なるほど本書の冒頭では「一度すべてを相対化してみる方がずっといい」との言明がなされてはいます。けれどもそのすぐ後に浅田は次のようにのべていることを忘れてはなりません。

……自ら「濁れる世」の只中をうろつき、危険に身をさらしつつ、しかも批判的な姿勢を崩さぬことである。対象と深くかかわり全面的に没入すると同時に、対象を容赦なく突き放し切って捨てること。同化と異化のこの鋭い緊張こそ、真に知と呼ぶに値するすぐれてクリティカルな体験の境位であることは、いまさら言うまでもない。簡単に言ってしまえば、シラケつつノリ、ノリつつシラケること、これである。(p19)

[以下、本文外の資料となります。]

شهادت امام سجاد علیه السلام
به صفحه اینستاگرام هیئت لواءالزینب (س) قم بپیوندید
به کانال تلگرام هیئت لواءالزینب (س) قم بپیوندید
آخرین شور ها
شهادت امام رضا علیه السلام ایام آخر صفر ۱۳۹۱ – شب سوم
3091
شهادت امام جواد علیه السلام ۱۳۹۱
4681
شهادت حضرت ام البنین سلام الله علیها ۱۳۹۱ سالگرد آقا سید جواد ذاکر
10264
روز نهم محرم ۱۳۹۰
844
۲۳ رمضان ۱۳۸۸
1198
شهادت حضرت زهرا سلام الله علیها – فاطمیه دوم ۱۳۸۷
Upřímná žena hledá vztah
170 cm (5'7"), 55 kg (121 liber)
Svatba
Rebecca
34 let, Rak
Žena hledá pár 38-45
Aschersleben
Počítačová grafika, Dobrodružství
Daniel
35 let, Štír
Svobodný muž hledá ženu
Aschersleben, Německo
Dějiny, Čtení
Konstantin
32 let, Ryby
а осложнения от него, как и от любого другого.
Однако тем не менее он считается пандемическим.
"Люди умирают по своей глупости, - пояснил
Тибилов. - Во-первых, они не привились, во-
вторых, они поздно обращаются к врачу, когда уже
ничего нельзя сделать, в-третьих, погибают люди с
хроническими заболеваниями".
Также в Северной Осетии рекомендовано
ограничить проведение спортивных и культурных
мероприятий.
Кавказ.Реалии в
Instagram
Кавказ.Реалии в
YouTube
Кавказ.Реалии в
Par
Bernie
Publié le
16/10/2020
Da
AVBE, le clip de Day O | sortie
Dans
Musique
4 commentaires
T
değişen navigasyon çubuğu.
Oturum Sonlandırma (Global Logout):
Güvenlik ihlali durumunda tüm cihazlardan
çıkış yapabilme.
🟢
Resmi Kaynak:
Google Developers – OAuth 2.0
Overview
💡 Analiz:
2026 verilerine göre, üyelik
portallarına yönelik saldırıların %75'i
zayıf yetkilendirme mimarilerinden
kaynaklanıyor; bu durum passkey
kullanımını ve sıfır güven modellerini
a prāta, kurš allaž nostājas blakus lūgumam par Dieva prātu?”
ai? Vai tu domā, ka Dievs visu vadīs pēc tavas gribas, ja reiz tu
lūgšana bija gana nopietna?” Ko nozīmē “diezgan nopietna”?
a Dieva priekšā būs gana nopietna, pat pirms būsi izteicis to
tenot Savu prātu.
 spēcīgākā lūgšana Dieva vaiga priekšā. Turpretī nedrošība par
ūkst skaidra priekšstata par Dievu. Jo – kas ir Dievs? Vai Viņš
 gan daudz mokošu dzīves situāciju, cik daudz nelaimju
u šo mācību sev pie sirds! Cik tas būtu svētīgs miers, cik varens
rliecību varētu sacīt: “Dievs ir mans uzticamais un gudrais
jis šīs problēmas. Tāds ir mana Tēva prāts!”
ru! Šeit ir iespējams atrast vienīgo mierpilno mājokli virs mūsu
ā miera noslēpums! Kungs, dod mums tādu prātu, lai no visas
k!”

これは単純な相対主義とは似て非なるものです。「対象と深くかかわり全面的に没入する」ことじたいを否定してはいないのですから。

そのようなアクロバティックな態度を保持して展開するマルクスをベースにした議論では、柄谷行人『力と交換様式』の問題意識を先取りしているところもあるように感じられ、とりわけ興味深く読みました。そういう意味では本書の内容はけして古びていないどころか、依然として新しい(ニューアカデミズム)とさえ言えます。2023年に文庫化されたことはやはり意義深いというべきでしょう。

イロニーではなくユーモアを重視する本書の解説を、同じようにアイロニーからユーモアへ折り返すことを説いた『勉強の哲学』の著者が書いているのも一興です。